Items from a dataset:
- Opening Delimiter -
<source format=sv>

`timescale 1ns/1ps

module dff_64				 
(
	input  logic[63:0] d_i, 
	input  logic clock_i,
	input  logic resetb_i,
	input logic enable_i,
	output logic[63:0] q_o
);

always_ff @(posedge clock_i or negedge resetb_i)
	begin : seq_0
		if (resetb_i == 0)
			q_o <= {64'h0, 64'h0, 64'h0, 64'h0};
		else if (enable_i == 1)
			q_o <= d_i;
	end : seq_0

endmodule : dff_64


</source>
- Closing Delimiter -
- Opening Delimiter -
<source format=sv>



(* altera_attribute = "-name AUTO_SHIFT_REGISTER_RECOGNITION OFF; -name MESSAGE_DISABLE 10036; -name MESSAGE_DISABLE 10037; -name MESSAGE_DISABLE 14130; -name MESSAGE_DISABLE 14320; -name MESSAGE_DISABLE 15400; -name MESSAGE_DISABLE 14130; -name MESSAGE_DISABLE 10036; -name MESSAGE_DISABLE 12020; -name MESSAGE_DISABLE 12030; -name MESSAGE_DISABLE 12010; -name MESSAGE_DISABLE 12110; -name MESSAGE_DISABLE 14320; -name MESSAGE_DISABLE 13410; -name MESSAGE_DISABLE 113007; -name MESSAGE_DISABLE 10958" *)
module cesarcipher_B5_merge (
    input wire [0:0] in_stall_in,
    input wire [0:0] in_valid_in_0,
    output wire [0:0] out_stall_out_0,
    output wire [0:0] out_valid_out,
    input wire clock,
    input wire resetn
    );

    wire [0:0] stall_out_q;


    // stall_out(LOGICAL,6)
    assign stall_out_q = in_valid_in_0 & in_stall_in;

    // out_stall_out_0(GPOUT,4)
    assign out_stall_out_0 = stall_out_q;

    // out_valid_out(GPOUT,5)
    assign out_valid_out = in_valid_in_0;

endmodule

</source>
- Closing Delimiter -
◆ Exercise objective
Copy every line above that includes the string "assign".

◆ Result of this exercise
    assign stall_out_q = in_valid_in_0 & in_stall_in;
    assign out_stall_out_0 = stall_out_q;
    assign out_valid_out = in_valid_in_0;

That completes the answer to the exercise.